The number of Americans, now estimated as one in five, diagnosed with a mental illness is to a great extent a result of this disease-izing of life. Getting through adolescence, adjusting to an empty nest, grieving a loved one, negotiating the ups and downs of marriage — these are not mental disorders. These are facts of life. By dishonorably folding these figures into the number of persons with real, persistent emotional troubles, the pharmaceutical and psychiatric industries inflate their importance while realistic and appropriate services are often unavailable for both the severely troubled and the getting-through-life clients.

In linking psychotherapy and counseling services to a mandatory diagnosis of mental illness, the leaders of the mental health professions have effectively stigmatized services which for years have facilitated insight and personal growth for countless persons.

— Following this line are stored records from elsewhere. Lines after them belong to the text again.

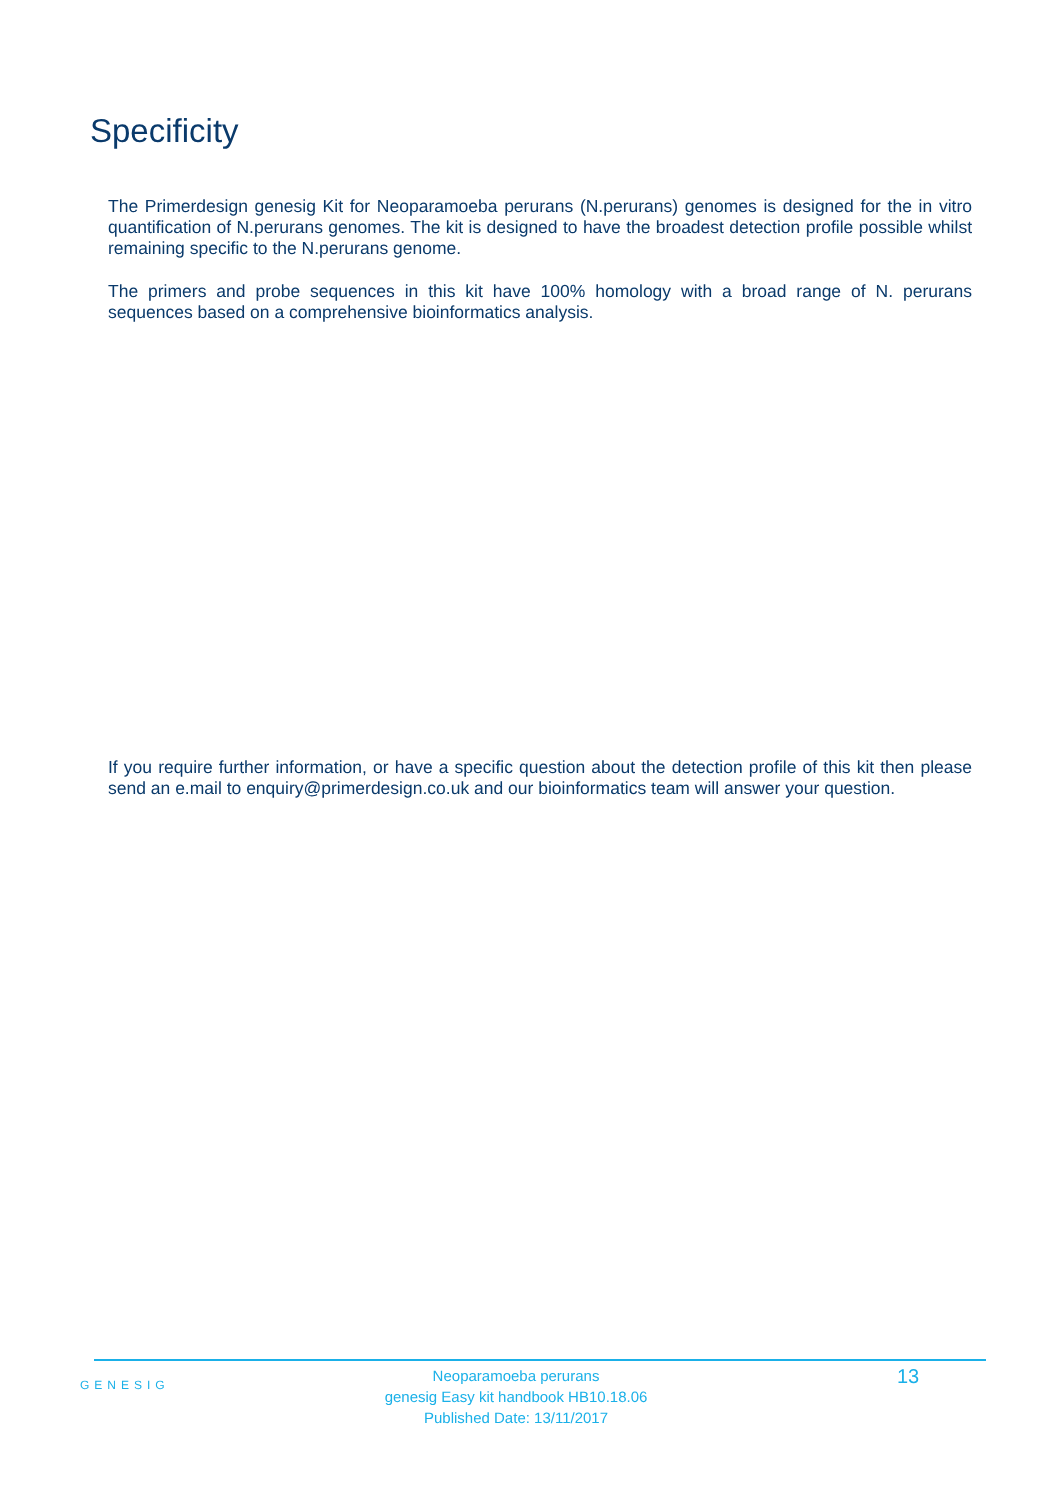Specificity
The Primerdesign genesig Kit for Neoparamoeba perurans (N.perurans) genomes is designed for the in vitro quantification of N.perurans genomes. The kit is designed to have the broadest detection profile possible whilst remaining specific to the N.perurans genome.
The primers and probe sequences in this kit have 100% homology with a broad range of N. perurans sequences based on a comprehensive bioinformatics analysis.
If you require further information, or have a specific question about the detection profile of this kit then please send an e.mail to enquiry@primerdesign.co.uk and our bioinformatics team will answer your question.
GENESIG
Neoparamoeba perurans
genesig Easy kit handbook HB10.18.06
Published Date: 13/11/2017
13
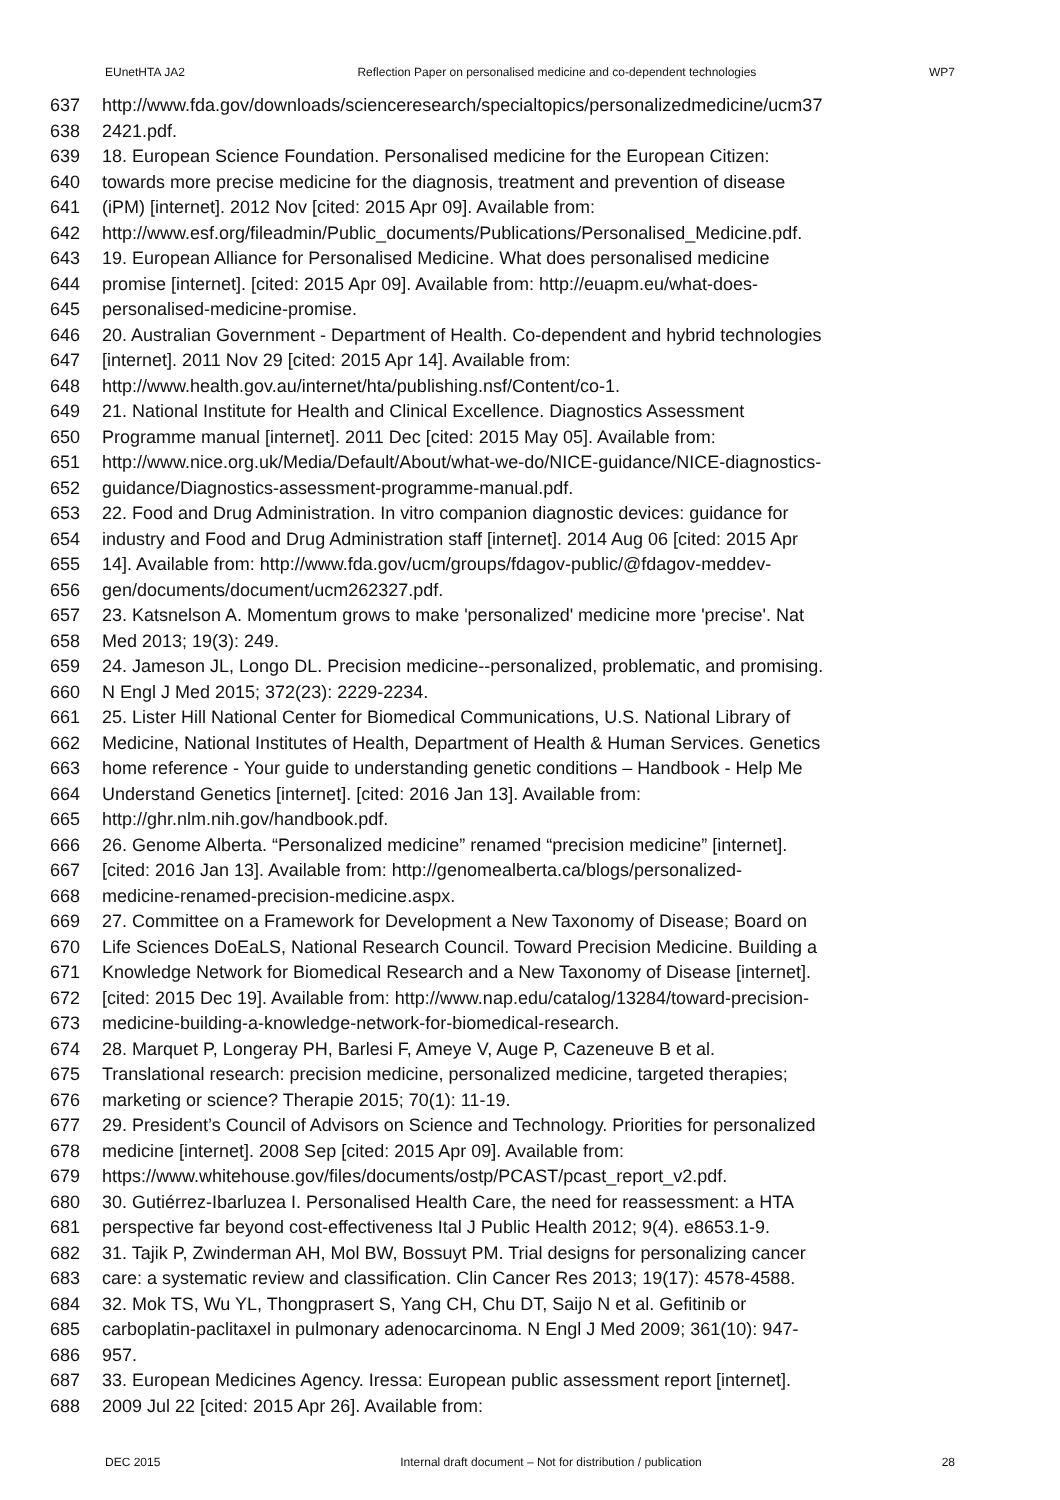EUnetHTA JA2 Reflection Paper on personalised medicine and co-dependent technologies WP7
637 http://www.fda.gov/downloads/scienceresearch/specialtopics/personalizedmedicine/ucm37
638 2421.pdf.
639 18. European Science Foundation. Personalised medicine for the European Citizen:
640 towards more precise medicine for the diagnosis, treatment and prevention of disease
641 (iPM) [internet]. 2012 Nov [cited: 2015 Apr 09]. Available from:
642 http://www.esf.org/fileadmin/Public_documents/Publications/Personalised_Medicine.pdf.
643 19. European Alliance for Personalised Medicine. What does personalised medicine
644 promise [internet]. [cited: 2015 Apr 09]. Available from: http://euapm.eu/what-does-
645 personalised-medicine-promise.
646 20. Australian Government - Department of Health. Co-dependent and hybrid technologies
647 [internet]. 2011 Nov 29 [cited: 2015 Apr 14]. Available from:
648 http://www.health.gov.au/internet/hta/publishing.nsf/Content/co-1.
649 21. National Institute for Health and Clinical Excellence. Diagnostics Assessment
650 Programme manual [internet]. 2011 Dec [cited: 2015 May 05]. Available from:
651 http://www.nice.org.uk/Media/Default/About/what-we-do/NICE-guidance/NICE-diagnostics-
652 guidance/Diagnostics-assessment-programme-manual.pdf.
653 22. Food and Drug Administration. In vitro companion diagnostic devices: guidance for
654 industry and Food and Drug Administration staff [internet]. 2014 Aug 06 [cited: 2015 Apr
655 14]. Available from: http://www.fda.gov/ucm/groups/fdagov-public/@fdagov-meddev-
656 gen/documents/document/ucm262327.pdf.
657 23. Katsnelson A. Momentum grows to make 'personalized' medicine more 'precise'. Nat
658 Med 2013; 19(3): 249.
659 24. Jameson JL, Longo DL. Precision medicine--personalized, problematic, and promising.
660 N Engl J Med 2015; 372(23): 2229-2234.
661 25. Lister Hill National Center for Biomedical Communications, U.S. National Library of
662 Medicine, National Institutes of Health, Department of Health & Human Services. Genetics
663 home reference - Your guide to understanding genetic conditions – Handbook - Help Me
664 Understand Genetics [internet]. [cited: 2016 Jan 13]. Available from:
665 http://ghr.nlm.nih.gov/handbook.pdf.
666 26. Genome Alberta. “Personalized medicine” renamed “precision medicine” [internet].
667 [cited: 2016 Jan 13]. Available from: http://genomealberta.ca/blogs/personalized-
668 medicine-renamed-precision-medicine.aspx.
669 27. Committee on a Framework for Development a New Taxonomy of Disease; Board on
670 Life Sciences DoEaLS, National Research Council. Toward Precision Medicine. Building a
671 Knowledge Network for Biomedical Research and a New Taxonomy of Disease [internet].
672 [cited: 2015 Dec 19]. Available from: http://www.nap.edu/catalog/13284/toward-precision-
673 medicine-building-a-knowledge-network-for-biomedical-research.
674 28. Marquet P, Longeray PH, Barlesi F, Ameye V, Auge P, Cazeneuve B et al.
675 Translational research: precision medicine, personalized medicine, targeted therapies;
676 marketing or science? Therapie 2015; 70(1): 11-19.
677 29. President’s Council of Advisors on Science and Technology. Priorities for personalized
678 medicine [internet]. 2008 Sep [cited: 2015 Apr 09]. Available from:
679 https://www.whitehouse.gov/files/documents/ostp/PCAST/pcast_report_v2.pdf.
680 30. Gutiérrez-Ibarluzea I. Personalised Health Care, the need for reassessment: a HTA
681 perspective far beyond cost-effectiveness Ital J Public Health 2012; 9(4). e8653.1-9.
682 31. Tajik P, Zwinderman AH, Mol BW, Bossuyt PM. Trial designs for personalizing cancer
683 care: a systematic review and classification. Clin Cancer Res 2013; 19(17): 4578-4588.
684 32. Mok TS, Wu YL, Thongprasert S, Yang CH, Chu DT, Saijo N et al. Gefitinib or
685 carboplatin-paclitaxel in pulmonary adenocarcinoma. N Engl J Med 2009; 361(10): 947-
686 957.
687 33. European Medicines Agency. Iressa: European public assessment report [internet].
688 2009 Jul 22 [cited: 2015 Apr 26]. Available from:
DEC 2015 Internal draft document – Not for distribution / publication 28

People are increasingly resistant to counseling because they perceive it to mean one is "mentally ill," which, indeed, it does, on paper, if one uses a health insurance program or community mental health center.

Seeking counseling does not constitute proof of mental illness. Responsible therapists, for example, routinely consult with other therapists, for professional advice as well as assistance in keeping our emotions from coloring our efforts to be helpful to clients. Is this is a mental disorder, or responsible professionalism?

Psychotherapy can be a godsend to persons struggling with life problems: overcoming abuse, bereavement, breaking bad habits. But the mandates of diagnosis are stern; bereavement, for example, may last only two months before the wise men and women of the American Psychiatric Association determine it is no longer grief but "a major depressive disorder," a mental illness. This says more about the emotional state of the deciding board members than it does about a husband of many years who has lost a beloved wife.

If a person pays a health insurance premium so that his or her money can be pooled with the funds of thousands of others to pay for services, those services should be rendered accurately, rather than manipulated based on the ethics of the particular professional.

If the current debate on parity in mental health services can include honest public dialogue about the widespread misuse of diagnostic categories as well as the benefits of psychotherapy and caring support in times of emotional pain, it would be a useful process. But it does not. Instead, the medical, pharmaceutical, and insurance industries continue to misrepresent the reality of mental health services to the public.